→ EXERCISE BRIEF: Rewrite every row below, replacing "bords blancs" with "bords noirs" wherever it appears and keeping everything else the same.

→ LISTED RECORDS:
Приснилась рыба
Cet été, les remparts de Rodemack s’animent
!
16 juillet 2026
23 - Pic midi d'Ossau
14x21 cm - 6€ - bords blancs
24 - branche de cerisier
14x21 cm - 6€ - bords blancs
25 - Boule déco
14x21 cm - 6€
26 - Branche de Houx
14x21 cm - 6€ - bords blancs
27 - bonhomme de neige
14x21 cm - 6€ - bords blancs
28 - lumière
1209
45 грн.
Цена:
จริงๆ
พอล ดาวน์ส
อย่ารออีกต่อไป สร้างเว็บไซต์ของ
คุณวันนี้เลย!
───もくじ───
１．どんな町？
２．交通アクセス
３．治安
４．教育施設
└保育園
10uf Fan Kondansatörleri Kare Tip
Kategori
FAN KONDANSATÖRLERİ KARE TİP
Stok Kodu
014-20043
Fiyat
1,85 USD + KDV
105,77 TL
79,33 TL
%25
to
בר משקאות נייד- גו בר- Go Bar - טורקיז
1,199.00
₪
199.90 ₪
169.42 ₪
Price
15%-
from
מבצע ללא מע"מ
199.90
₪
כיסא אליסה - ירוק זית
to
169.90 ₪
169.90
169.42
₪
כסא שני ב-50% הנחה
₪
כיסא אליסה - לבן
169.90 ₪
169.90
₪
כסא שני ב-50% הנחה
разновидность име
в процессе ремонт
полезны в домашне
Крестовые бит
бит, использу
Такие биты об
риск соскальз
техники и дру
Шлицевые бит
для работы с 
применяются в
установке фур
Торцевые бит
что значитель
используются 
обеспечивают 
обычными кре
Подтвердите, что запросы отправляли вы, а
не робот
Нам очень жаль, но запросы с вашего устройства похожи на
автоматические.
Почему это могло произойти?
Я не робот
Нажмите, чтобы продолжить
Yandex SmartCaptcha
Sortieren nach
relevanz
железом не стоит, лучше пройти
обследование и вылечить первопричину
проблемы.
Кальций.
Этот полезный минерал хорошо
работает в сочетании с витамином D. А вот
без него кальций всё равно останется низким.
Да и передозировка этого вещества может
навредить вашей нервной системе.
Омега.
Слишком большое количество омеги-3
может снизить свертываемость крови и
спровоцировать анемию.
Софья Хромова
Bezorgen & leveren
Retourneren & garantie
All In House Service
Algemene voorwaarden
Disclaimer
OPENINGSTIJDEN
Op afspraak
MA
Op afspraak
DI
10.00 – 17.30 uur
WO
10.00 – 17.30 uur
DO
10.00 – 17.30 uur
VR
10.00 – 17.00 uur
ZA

→ ANSWER FOR THE TASK:
Приснилась рыба
Cet été, les remparts de Rodemack s’animent
!
16 juillet 2026
23 - Pic midi d'Ossau
14x21 cm - 6€ - bords noirs
24 - branche de cerisier
14x21 cm - 6€ - bords noirs
25 - Boule déco
14x21 cm - 6€
26 - Branche de Houx
14x21 cm - 6€ - bords noirs
27 - bonhomme de neige
14x21 cm - 6€ - bords noirs
28 - lumière
1209
45 грн.
Цена:
จริงๆ
พอล ดาวน์ส
อย่ารออีกต่อไป สร้างเว็บไซต์ของ
คุณวันนี้เลย!
───もくじ───
１．どんな町？
２．交通アクセス
３．治安
４．教育施設
└保育園
10uf Fan Kondansatörleri Kare Tip
Kategori
FAN KONDANSATÖRLERİ KARE TİP
Stok Kodu
014-20043
Fiyat
1,85 USD + KDV
105,77 TL
79,33 TL
%25
to
בר משקאות נייד- גו בר- Go Bar - טורקיז
1,199.00
₪
199.90 ₪
169.42 ₪
Price
15%-
from
מבצע ללא מע"מ
199.90
₪
כיסא אליסה - ירוק זית
to
169.90 ₪
169.90
169.42
₪
כסא שני ב-50% הנחה
₪
כיסא אליסה - לבן
169.90 ₪
169.90
₪
כסא שני ב-50% הנחה
разновидность име
в процессе ремонт
полезны в домашне
Крестовые бит
бит, использу
Такие биты об
риск соскальз
техники и дру
Шлицевые бит
для работы с 
применяются в
установке фур
Торцевые бит
что значитель
используются 
обеспечивают 
обычными кре
Подтвердите, что запросы отправляли вы, а
не робот
Нам очень жаль, но запросы с вашего устройства похожи на
автоматические.
Почему это могло произойти?
Я не робот
Нажмите, чтобы продолжить
Yandex SmartCaptcha
Sortieren nach
relevanz
железом не стоит, лучше пройти
обследование и вылечить первопричину
проблемы.
Кальций.
Этот полезный минерал хорошо
работает в сочетании с витамином D. А вот
без него кальций всё равно останется низким.
Да и передозировка этого вещества может
навредить вашей нервной системе.
Омега.
Слишком большое количество омеги-3
может снизить свертываемость крови и
спровоцировать анемию.
Софья Хромова
Bezorgen & leveren
Retourneren & garantie
All In House Service
Algemene voorwaarden
Disclaimer
OPENINGSTIJDEN
Op afspraak
MA
Op afspraak
DI
10.00 – 17.30 uur
WO
10.00 – 17.30 uur
DO
10.00 – 17.30 uur
VR
10.00 – 17.00 uur
ZA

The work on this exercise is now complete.